WORK REQUEST: Report every line from the material that contains the word "July".

WORKING DATA:

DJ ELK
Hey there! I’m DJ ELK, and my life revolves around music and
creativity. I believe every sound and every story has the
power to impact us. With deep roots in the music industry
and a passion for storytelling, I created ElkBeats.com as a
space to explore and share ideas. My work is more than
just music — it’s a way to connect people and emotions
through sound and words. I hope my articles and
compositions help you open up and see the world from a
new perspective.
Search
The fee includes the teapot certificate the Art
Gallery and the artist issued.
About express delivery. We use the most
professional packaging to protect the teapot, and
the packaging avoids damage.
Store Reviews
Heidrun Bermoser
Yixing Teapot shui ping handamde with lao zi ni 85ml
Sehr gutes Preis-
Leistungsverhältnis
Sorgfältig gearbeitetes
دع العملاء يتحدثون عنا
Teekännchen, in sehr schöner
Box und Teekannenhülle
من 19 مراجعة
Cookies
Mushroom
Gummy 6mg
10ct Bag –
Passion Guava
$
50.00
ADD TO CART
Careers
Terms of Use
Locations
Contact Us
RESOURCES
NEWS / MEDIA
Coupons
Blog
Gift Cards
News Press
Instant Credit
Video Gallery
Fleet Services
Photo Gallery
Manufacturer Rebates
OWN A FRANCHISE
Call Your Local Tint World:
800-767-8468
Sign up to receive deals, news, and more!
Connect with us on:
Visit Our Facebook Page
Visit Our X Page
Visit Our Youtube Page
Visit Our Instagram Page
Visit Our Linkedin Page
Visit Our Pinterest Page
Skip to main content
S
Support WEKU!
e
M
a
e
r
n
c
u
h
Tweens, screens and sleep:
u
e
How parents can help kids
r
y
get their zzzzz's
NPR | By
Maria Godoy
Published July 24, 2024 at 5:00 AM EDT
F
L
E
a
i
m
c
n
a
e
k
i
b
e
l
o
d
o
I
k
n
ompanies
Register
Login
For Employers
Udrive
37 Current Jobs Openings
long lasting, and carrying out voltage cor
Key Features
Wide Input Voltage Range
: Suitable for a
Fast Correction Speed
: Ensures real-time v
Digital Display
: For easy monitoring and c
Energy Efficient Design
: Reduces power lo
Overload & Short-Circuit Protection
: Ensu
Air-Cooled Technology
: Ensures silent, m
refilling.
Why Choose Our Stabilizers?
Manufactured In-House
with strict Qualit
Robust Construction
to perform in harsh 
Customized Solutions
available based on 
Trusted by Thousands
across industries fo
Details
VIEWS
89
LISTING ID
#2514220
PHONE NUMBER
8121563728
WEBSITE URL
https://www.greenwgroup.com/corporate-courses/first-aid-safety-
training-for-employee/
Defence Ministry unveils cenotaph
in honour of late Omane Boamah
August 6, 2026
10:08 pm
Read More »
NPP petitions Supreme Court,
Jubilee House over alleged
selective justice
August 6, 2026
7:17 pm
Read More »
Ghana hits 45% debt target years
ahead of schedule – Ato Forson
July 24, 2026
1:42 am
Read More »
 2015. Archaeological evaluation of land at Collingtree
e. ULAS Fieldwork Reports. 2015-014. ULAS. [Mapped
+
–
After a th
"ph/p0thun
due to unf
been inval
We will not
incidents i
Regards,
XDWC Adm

SOLUTION:
Published July 24, 2024 at 5:00 AM EDT
July 24, 2026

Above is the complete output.